In many ways, Guangzhou is a victim of its own success. Starting in 1978 and continuing almost without interruption over the following two decades, China's Ram City experienced unparalleled economic growth. The zenith came in 1992, following Deng Xiaoping's tour of southern China. The city's GDP almost doubled from Yn51bn to Yn97.62bn in the three years between 1992 and 1994.
"Nobody could have figured that change would have taken place so quickly," comments Mr. Lu Jinkui, Guangzhou's state enterprise reform chief. "Nobody knew that Deng Xiaoping's remarks would have propelled reform so quickly."
Waste of resources
The changes created a paradox for government leaders. State controls were receding rapidly, but state planning was not. Complicating matters was the city's easy access to cheap domestic and international credit. The outcome, predictably enough, was a phenomenal waste of resources.
No single investment better captures the extent of the city's miscalculation than the Guangzhou Ethylene project, a Yn8.37bn (US$1bn) municipally-funded petrochemicals plant that was forced to close within three months of opening in September 1997. The plant's designated capacity, determined at the start of the decade at 150,000 tonnes a year, made it structurally impossible for it to break even, let alone turn a profit. Annual losses were projected to run at Yn800m for each year the plant operated.

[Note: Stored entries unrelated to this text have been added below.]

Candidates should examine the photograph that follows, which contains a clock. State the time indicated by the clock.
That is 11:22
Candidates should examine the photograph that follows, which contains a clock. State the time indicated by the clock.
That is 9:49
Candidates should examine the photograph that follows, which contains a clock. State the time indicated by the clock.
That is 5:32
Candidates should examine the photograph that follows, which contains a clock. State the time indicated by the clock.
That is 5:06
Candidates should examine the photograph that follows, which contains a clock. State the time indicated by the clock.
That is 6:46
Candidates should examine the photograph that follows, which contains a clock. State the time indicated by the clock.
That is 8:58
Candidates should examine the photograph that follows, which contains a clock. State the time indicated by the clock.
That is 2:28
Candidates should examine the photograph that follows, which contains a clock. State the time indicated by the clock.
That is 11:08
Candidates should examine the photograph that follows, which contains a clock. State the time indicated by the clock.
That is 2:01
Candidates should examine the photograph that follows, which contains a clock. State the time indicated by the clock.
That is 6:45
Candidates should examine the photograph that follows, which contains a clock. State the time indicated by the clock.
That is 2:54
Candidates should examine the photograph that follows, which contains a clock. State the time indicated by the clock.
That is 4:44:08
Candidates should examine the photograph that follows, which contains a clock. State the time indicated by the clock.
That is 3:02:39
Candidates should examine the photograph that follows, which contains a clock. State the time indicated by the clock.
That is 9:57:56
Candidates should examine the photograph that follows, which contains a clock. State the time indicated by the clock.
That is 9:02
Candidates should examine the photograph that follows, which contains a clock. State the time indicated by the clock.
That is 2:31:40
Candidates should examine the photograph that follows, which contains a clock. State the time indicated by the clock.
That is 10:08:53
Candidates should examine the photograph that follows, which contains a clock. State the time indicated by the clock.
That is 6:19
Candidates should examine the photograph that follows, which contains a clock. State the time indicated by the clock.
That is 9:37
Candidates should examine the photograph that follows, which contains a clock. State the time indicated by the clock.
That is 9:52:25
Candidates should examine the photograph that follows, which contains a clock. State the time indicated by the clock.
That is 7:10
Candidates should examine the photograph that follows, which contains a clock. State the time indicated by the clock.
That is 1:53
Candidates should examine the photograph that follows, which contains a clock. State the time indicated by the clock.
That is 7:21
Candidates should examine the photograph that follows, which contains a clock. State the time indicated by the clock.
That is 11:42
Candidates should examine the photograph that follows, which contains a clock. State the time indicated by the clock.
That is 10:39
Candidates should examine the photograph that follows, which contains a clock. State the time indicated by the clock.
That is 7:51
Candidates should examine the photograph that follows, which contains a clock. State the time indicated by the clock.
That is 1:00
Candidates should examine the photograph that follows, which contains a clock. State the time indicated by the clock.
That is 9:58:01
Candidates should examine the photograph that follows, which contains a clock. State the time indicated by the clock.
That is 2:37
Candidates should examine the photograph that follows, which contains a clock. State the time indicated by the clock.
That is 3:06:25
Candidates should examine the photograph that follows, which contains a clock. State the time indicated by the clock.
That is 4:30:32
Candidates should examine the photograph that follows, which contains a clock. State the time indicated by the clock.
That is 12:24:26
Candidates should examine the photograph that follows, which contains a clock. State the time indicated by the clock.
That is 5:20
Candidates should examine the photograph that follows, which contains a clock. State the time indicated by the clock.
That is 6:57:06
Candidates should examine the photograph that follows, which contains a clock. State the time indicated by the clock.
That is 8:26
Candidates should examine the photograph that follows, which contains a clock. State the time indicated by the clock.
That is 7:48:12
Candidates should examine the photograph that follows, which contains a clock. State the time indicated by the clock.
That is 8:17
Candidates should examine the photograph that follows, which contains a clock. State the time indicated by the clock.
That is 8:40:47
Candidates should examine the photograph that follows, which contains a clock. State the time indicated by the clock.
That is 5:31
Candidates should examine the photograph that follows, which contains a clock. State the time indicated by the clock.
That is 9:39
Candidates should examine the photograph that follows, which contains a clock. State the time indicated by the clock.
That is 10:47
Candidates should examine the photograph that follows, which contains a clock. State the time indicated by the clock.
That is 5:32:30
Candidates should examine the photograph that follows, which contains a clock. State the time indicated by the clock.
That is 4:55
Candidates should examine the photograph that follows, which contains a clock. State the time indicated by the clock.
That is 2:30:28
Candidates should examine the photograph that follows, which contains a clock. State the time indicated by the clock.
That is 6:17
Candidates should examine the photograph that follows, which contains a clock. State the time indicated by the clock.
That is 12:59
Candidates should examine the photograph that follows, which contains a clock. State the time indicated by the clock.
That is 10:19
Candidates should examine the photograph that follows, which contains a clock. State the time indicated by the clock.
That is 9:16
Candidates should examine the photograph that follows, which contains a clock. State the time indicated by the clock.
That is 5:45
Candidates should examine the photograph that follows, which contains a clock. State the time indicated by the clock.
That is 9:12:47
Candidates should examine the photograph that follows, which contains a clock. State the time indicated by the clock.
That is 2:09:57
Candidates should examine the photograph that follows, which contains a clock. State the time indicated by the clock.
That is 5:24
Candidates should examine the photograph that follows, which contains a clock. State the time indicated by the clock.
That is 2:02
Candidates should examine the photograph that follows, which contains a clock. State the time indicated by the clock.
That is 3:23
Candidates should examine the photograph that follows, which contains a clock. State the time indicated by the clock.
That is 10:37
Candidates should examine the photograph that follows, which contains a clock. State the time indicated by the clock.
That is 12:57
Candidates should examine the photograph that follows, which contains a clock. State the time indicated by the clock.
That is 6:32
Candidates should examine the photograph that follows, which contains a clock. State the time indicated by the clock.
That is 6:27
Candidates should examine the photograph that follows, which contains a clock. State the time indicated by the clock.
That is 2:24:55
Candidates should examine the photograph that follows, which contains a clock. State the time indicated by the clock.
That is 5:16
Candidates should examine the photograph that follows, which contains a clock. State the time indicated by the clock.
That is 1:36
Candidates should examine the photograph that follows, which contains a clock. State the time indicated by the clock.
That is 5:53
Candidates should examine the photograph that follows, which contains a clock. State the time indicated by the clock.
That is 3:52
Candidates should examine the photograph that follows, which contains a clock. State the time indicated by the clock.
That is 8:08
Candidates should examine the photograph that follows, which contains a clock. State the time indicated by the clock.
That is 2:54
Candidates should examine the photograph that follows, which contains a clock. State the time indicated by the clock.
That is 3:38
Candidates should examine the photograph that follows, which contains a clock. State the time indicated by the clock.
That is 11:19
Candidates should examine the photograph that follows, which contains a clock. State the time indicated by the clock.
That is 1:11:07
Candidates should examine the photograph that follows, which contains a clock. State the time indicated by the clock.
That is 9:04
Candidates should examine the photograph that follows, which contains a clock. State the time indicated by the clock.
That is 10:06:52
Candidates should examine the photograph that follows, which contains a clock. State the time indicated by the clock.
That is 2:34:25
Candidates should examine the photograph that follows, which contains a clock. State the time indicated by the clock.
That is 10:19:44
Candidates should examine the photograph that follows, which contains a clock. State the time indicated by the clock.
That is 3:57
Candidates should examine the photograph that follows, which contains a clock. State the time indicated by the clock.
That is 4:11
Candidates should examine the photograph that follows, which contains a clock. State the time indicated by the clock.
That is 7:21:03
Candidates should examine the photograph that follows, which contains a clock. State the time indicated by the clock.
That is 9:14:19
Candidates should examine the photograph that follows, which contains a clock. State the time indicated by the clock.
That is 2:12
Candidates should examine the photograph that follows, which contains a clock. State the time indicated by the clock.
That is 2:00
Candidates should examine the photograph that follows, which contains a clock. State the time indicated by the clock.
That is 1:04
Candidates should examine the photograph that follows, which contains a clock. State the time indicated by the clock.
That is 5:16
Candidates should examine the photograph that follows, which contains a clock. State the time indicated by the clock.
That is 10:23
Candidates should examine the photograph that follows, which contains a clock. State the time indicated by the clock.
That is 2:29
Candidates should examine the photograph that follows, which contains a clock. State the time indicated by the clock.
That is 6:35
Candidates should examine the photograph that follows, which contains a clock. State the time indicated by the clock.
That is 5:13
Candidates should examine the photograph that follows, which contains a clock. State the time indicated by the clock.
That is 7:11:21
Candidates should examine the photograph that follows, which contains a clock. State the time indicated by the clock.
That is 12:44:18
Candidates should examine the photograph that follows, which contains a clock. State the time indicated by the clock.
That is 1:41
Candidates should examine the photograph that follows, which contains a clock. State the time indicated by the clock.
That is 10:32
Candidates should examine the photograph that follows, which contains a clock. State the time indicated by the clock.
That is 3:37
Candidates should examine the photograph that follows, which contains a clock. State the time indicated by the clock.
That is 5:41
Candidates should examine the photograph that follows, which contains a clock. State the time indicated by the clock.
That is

The ethylene facility was designed at a time when Guangzhou's household appliance manufacturing sector was rapidly increasing its capacity, says Lu. Plastics were in short supply and prices for down-stream oil products were higher. "The central government controlled most of these [resources] and local governments needed to figure out ways to get hold of them when we needed them." he explains.
In March, under a sweetheart deal brokered by the State Economics & Trade Commission and State Council under the direction of Premier Zhu Rongji, Guangzhou Petrochemical Complex, a subsidiary of China Petrochemical Corporation, agreed to purchase the plant, assuming Yn5bn in debts. As part of the arrangement, the Guangzhou government agreed to shoulder responsibility for separate liabilities amounting to Yn2.5bn.
Although the outcome has saddled the profitable Guangzhou Petrochemical with dubious assets and a debt burden stretching over several decades, enterprise president Hong Zhiming says there was little choice in the matter: "The ethylene project has state-owned assets and Guangzhou Petrochemical is state-owned too, so we have a responsibility to save it."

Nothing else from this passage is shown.